Gabriel marquis d'Arboussier (14 January 1908 – 21 December 1976) was a Senegalese-French politician.

Son of the baron Henri d’Arboussier-Monplaisir, a colonial governor (from a wealthy family of farmers) and la princesse Mossi, a Muslim mother, studied in France and began a career as a colonial administrator. D'Arboussier served in the French National Assembly from 1945 until 1946, and from 1946 he was member of Gabon's first constituent assembly under Houphouet-Boigny, a founder of the African Democratic Rally (RDA), where he became secretary general. The same year he was co-opted by his party to be a counselor of the French Union (for Côte d'Ivoire). In 1949, he traveled around the world and made a journey to the Soviet Union.

Arboussier fell out with Houphouet-Boigny, costing him his mandate in the RDA and the French Union.

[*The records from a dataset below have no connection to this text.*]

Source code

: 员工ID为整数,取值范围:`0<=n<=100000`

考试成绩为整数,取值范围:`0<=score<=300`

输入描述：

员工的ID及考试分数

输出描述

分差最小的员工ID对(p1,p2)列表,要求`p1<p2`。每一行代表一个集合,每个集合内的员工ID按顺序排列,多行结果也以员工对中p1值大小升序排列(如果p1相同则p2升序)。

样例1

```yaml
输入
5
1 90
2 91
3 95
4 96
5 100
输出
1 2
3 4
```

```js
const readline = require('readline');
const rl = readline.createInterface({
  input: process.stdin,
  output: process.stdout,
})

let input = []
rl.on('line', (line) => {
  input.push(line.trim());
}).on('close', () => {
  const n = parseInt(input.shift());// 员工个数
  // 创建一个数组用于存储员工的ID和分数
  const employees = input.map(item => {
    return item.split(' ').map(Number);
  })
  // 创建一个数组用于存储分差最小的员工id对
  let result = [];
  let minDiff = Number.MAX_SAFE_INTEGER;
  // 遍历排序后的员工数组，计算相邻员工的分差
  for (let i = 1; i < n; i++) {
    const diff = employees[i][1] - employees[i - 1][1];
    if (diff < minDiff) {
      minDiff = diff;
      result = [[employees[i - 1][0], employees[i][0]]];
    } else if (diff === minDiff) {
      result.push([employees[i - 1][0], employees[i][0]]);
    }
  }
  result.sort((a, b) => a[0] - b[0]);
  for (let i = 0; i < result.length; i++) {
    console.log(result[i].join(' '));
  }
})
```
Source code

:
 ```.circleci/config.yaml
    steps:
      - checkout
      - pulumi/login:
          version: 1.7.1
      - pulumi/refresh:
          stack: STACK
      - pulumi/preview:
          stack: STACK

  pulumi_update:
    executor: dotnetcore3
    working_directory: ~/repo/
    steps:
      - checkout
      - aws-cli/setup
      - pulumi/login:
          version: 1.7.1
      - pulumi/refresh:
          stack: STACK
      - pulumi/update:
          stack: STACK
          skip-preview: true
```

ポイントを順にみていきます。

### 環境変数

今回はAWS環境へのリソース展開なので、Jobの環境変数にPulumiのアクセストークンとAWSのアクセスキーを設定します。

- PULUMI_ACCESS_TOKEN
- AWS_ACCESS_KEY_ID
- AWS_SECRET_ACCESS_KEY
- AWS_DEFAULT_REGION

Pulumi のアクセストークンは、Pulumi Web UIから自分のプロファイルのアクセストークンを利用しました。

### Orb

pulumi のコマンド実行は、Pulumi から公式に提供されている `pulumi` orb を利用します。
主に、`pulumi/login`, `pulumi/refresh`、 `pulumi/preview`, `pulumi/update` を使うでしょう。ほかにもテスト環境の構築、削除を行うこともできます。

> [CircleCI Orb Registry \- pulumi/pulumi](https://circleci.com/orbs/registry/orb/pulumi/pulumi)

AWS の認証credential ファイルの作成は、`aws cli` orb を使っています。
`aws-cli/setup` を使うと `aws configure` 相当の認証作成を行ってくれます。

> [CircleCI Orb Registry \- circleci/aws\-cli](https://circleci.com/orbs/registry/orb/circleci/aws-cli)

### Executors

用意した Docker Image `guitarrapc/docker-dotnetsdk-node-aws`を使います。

He was the first Vice-President and Chairman of the Grand Council of the AOF from March 1958 to January 1959. After the wave of decolonization, he became Minister of Justice in Senegal (1960-1962). He also served as a Deputy Director of UNESCO from 1963 to 1964 and ambassador to France at the same time, Deputy Director of the Research Institute of the United Nations (1965-1966) and was Appointed Ambassador to West Germany in 1974.